The Popocatépetl volcano registered intense activity over the weekend and into Monday morning, according to the National Coordination of Civil Protection (CNPC). The CNPC’s monitoring system, the National Center for Disaster Prevention (Cenapred), recorded 12 explosions, 3.3 hours of tremors, and 196 gas or ash emissions within a 24-hour span.
“In the last 24 hours, through the Popocatépetl volcano monitoring systems, 196 emissions were accompanied by water vapor, volcanic gas, and slight amounts of ash. Also, 199 minutes of low-amplitude and high-frequency tremors were recorded yesterday, along with 12 minor explosions,” Cenapred reported on Sunday.
Webcams de México recorded the impressive volcanic activity, which can be seen in several videos shared on their Twitter feed.
Impresionante explosión del volcán #Popocatépetl hace unos minutos, 6:39 hrs.
Para ver en tiempo real:https://t.co/4yt8RjzpXe
— Webcams de México (@webcamsdemexico) December 19, 2022
Webcams de México is a system of stationary cameras in place across the country which capture the beauty of its major cities, tourist towns, and natural areas. However, government officials also frequently use the camera system to monitor natural disasters and the resulting damage.
Popocatépetl’s rumblings represent a Phase 2 Yellow Alert, which indicates an increase in activity and warns of light to moderate ashfall in surrounding towns, and the possibility of mudslides and pyroclastic flows (made up of lava, ash, and hot gas).
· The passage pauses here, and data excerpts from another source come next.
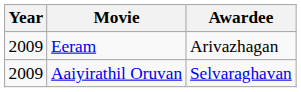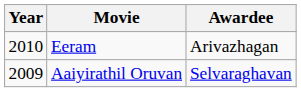Eeram | Year: 2009 -> 2010
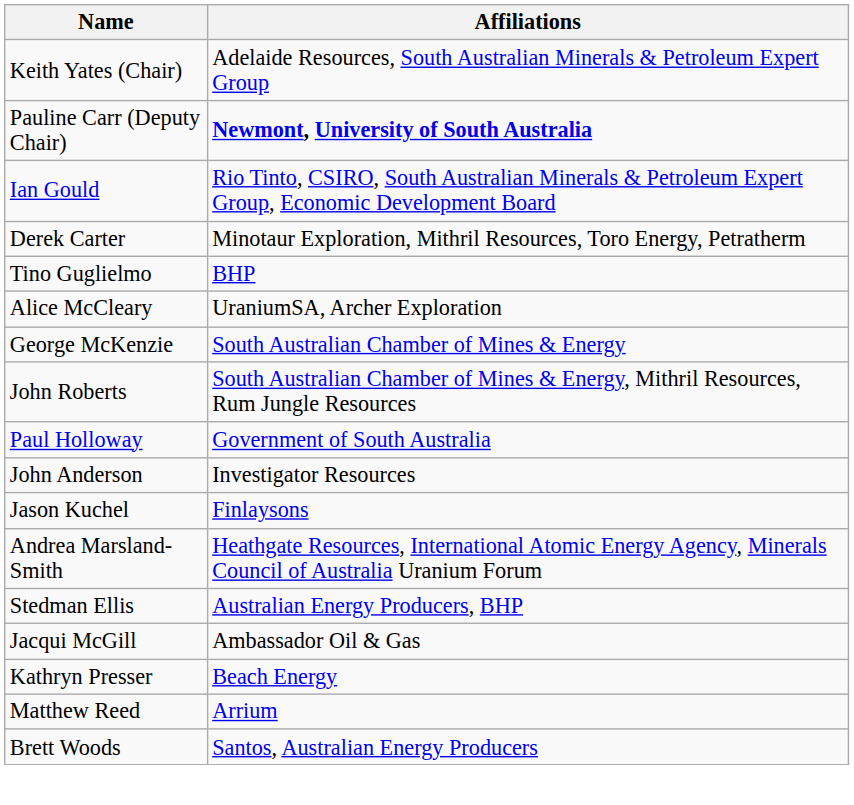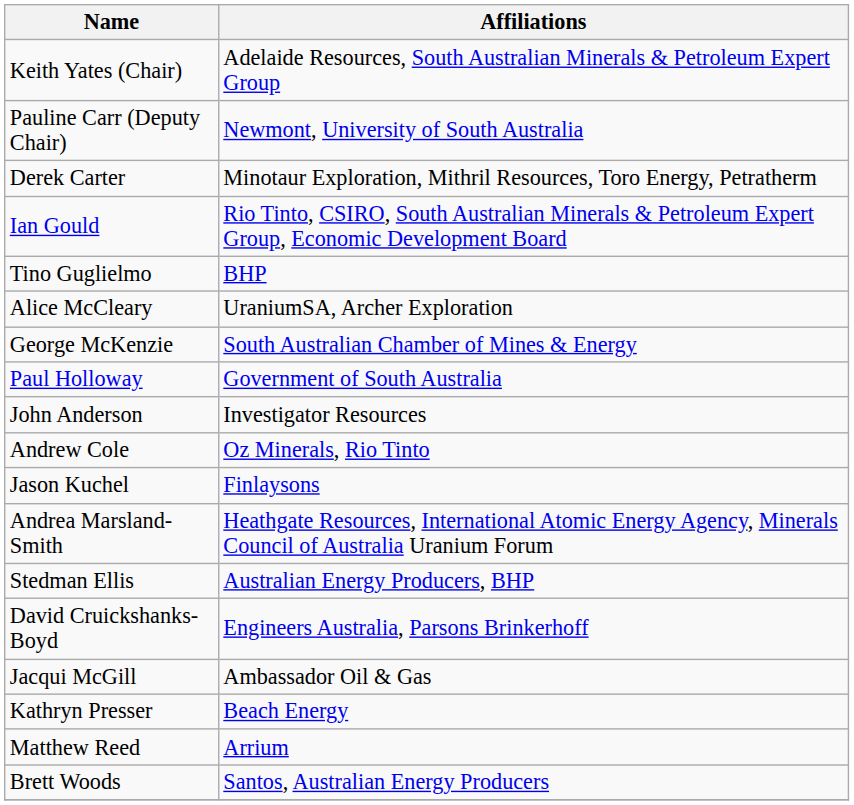Pauline Carr (Deputy Chair) | Affiliations: bold -> normal
rows swapped: Derek Carter <-> Ian Gould
- row: John Roberts | South Australian Chamber of Mines & Energy, Mithril Resources, Rum Jungle Resources
+ row: Andrew Cole | Oz Minerals, Rio Tinto
+ row: David Cruickshanks-Boyd | Engineers Australia, Parsons Brinkerhoff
The CNPC warned nearby populations not to approach the volcano, and to be aware of the possibility of mud and debris flows in the case of heavy rain. It also requested that residents close doors and windows, avoid wearing contact lenses, cover water containers and food, and to wear a face mask in the case of respiratory illnesses due to falling ash. A population of 25 million people resides within 100 km of the volcano.